Saved entries:

──────

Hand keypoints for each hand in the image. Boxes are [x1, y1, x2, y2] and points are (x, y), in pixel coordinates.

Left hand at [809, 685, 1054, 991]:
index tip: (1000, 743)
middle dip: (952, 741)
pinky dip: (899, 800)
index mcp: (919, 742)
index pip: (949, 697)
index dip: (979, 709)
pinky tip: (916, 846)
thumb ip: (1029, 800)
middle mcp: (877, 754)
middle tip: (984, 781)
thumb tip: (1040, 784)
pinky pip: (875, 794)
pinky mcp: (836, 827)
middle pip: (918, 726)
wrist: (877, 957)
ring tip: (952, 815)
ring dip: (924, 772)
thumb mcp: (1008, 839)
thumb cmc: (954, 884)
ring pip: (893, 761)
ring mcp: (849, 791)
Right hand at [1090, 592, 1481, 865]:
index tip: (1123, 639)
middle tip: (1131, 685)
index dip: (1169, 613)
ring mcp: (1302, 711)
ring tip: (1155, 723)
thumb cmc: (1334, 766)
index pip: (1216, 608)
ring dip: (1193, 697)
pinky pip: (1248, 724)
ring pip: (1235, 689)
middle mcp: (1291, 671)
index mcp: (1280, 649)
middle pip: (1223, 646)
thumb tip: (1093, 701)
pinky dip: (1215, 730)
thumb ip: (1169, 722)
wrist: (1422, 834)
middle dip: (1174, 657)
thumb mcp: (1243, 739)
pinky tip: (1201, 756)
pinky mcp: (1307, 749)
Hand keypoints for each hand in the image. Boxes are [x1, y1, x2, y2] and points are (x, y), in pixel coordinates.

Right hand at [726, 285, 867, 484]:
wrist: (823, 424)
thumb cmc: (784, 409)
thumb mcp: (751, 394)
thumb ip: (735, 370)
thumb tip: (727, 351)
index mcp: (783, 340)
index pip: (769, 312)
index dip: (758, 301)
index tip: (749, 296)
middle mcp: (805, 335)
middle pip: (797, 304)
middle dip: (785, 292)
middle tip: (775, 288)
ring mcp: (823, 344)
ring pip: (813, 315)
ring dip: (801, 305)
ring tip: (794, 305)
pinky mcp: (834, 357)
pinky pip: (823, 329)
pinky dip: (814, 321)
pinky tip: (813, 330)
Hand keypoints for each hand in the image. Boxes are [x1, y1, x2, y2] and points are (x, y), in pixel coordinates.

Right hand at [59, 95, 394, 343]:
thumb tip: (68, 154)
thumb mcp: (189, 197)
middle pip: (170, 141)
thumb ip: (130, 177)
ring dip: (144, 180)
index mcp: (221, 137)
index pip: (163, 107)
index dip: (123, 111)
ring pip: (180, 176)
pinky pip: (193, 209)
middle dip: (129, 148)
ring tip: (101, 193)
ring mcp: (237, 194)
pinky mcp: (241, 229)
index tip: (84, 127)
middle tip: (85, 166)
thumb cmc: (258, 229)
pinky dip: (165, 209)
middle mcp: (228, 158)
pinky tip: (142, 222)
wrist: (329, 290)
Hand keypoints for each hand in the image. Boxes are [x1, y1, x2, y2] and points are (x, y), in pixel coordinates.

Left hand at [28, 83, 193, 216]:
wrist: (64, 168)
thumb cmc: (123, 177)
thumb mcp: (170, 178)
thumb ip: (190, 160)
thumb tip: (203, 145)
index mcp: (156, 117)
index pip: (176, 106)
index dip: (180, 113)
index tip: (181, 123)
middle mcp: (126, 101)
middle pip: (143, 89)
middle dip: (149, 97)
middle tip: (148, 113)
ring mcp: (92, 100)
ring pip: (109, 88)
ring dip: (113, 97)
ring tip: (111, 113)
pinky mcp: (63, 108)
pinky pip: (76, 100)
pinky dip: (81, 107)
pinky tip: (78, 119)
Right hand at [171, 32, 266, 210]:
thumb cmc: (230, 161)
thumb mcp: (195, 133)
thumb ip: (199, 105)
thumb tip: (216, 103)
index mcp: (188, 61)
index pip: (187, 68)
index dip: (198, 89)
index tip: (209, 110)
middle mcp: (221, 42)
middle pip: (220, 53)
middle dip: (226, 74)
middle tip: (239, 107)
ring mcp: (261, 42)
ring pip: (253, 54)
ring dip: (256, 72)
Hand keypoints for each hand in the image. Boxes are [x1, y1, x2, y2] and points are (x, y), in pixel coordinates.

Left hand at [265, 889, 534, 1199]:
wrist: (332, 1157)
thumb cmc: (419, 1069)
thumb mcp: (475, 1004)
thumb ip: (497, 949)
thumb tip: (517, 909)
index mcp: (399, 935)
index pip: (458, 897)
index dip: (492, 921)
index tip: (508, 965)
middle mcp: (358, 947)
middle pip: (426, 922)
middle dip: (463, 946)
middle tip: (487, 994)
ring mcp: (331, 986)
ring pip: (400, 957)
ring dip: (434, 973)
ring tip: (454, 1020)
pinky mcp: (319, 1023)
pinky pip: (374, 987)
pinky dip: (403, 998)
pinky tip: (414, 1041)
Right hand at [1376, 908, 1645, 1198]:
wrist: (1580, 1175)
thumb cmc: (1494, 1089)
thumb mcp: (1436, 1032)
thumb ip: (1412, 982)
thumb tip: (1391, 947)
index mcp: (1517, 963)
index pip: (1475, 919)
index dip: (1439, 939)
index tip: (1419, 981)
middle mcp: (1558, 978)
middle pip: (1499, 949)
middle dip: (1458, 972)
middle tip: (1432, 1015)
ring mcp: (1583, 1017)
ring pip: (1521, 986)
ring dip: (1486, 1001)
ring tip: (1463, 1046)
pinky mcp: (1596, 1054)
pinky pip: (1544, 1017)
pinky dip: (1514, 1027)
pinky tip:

──────

• What is expected
Output each record above exactly, omitting nothing.

• Task solution
Hand keypoints for each hand in the image. Boxes are [x1, y1, x2, y2] and points are (x, y), in pixel coordinates.

Left hand at [809, 685, 1054, 991]:
index tip: (1000, 743)
middle dip: (952, 741)
pinky dip: (899, 800)
index mcp: (919, 742)
index pip: (949, 697)
index dip: (979, 709)
pinky tip: (916, 846)
thumb ip: (1029, 800)
middle mcp: (877, 754)
middle tip: (984, 781)
thumb tip: (1040, 784)
pinky pip: (875, 794)
pinky mcp: (836, 827)
middle pip: (918, 726)
wrist: (877, 957)
ring tip: (952, 815)
ring dip: (924, 772)
thumb mcp: (1008, 839)
thumb cmc: (954, 884)
ring pip: (893, 761)
ring mcp: (849, 791)
Right hand at [1090, 592, 1481, 865]:
index tip: (1123, 639)
middle tip: (1131, 685)
index dip: (1169, 613)
ring mcp: (1302, 711)
ring tip: (1155, 723)
thumb cmc: (1334, 766)
index pip: (1216, 608)
ring dip: (1193, 697)
pinky pip: (1248, 724)
ring pip: (1235, 689)
middle mcp: (1291, 671)
index mcp: (1280, 649)
middle pip: (1223, 646)
thumb tip: (1093, 701)
pinky dip: (1215, 730)
thumb ip: (1169, 722)
wrist: (1422, 834)
middle dip: (1174, 657)
thumb mcp: (1243, 739)
pinky tip: (1201, 756)
pinky mcp: (1307, 749)
Hand keypoints for each hand in the image. Boxes are [x1, y1, x2, y2] and points are (x, y), in pixel coordinates.

Right hand at [726, 285, 867, 484]:
wrist: (823, 424)
thumb cmc: (784, 409)
thumb mcp: (751, 394)
thumb ip: (735, 370)
thumb tip: (727, 351)
index mcp: (783, 340)
index pip: (769, 312)
index dip: (758, 301)
index tip: (749, 296)
middle mcp: (805, 335)
middle pip: (797, 304)
middle dip: (785, 292)
middle tip: (775, 288)
ring mcp: (823, 344)
ring pip: (813, 315)
ring dip: (801, 305)
ring tip: (794, 305)
pinky mcp: (834, 357)
pinky pip: (823, 329)
pinky dip: (814, 321)
pinky tip: (813, 330)
Hand keypoints for each hand in the image. Boxes are [x1, y1, x2, y2] and points are (x, y), in pixel coordinates.

Right hand at [59, 95, 394, 343]:
thumb tip: (68, 154)
thumb mcp: (189, 197)
middle pip: (170, 141)
thumb ip: (130, 177)
ring dip: (144, 180)
index mcp: (221, 137)
index pip: (163, 107)
index dip: (123, 111)
ring pip: (180, 176)
pinky pip: (193, 209)
middle dip: (129, 148)
ring tip: (101, 193)
ring mcp: (237, 194)
pinky mcp: (241, 229)
index tip: (84, 127)
middle tip: (85, 166)
thumb cmc: (258, 229)
pinky dip: (165, 209)
middle mcp: (228, 158)
pinky tip: (142, 222)
wrist: (329, 290)
Hand keypoints for each hand in the image. Boxes are [x1, y1, x2, y2] and points are (x, y), in pixel coordinates.

Left hand at [28, 83, 193, 216]:
wrist: (64, 168)
thumb cmc: (123, 177)
thumb mcp: (170, 178)
thumb ip: (190, 160)
thumb tip: (203, 145)
index mcp: (156, 117)
index pip: (176, 106)
index dip: (180, 113)
index tip: (181, 123)
middle mcp: (126, 101)
middle pip: (143, 89)
middle dip: (149, 97)
middle tip: (148, 113)
ring mcp: (92, 100)
ring pip: (109, 88)
ring dip: (113, 97)
ring tip: (111, 113)
pinky mcp: (63, 108)
pinky pip: (76, 100)
pinky dip: (81, 107)
pinky tip: (78, 119)
Right hand at [171, 32, 266, 210]:
thumb cmc: (230, 161)
thumb mcp: (195, 133)
thumb ip: (199, 105)
thumb tip: (216, 103)
index mcp: (188, 61)
index pip: (187, 68)
index dip: (198, 89)
index tip: (209, 110)
middle mcp: (221, 42)
middle pip: (220, 53)
middle dip: (226, 74)
middle tip: (239, 107)
ring mcp: (261, 42)
ring pip: (253, 54)
ring dip: (256, 72)
Hand keypoints for each hand in the image. Boxes are [x1, y1, x2, y2] and points are (x, y), in pixel coordinates.

Left hand at [265, 889, 534, 1199]:
wrist: (332, 1157)
thumb cmc: (419, 1069)
thumb mcp: (475, 1004)
thumb ip: (497, 949)
thumb tip: (517, 909)
index mcp: (399, 935)
index pip: (458, 897)
index dip: (492, 921)
index tip: (508, 965)
middle mcp: (358, 947)
middle pip: (426, 922)
middle dip: (463, 946)
middle tip: (487, 994)
ring mcp: (331, 986)
ring pip: (400, 957)
ring dip: (434, 973)
ring tip: (454, 1020)
pinky mcp: (319, 1023)
pinky pip: (374, 987)
pinky dip: (403, 998)
pinky tip: (414, 1041)
Right hand at [1376, 908, 1645, 1198]:
wrist: (1580, 1175)
thumb cmc: (1494, 1089)
thumb mcp: (1436, 1032)
thumb ip: (1412, 982)
thumb tip: (1391, 947)
index mcp: (1517, 963)
index pip: (1475, 919)
index dip: (1439, 939)
index tip: (1419, 981)
middle mcp: (1558, 978)
middle pip: (1499, 949)
middle dip: (1458, 972)
middle tip: (1432, 1015)
ring mcp: (1583, 1017)
ring pip: (1521, 986)
ring dip: (1486, 1001)
ring tip: (1463, 1046)
pinky mcp: (1596, 1054)
pinky pip: (1544, 1017)
pinky dip: (1514, 1027)
pinky tip:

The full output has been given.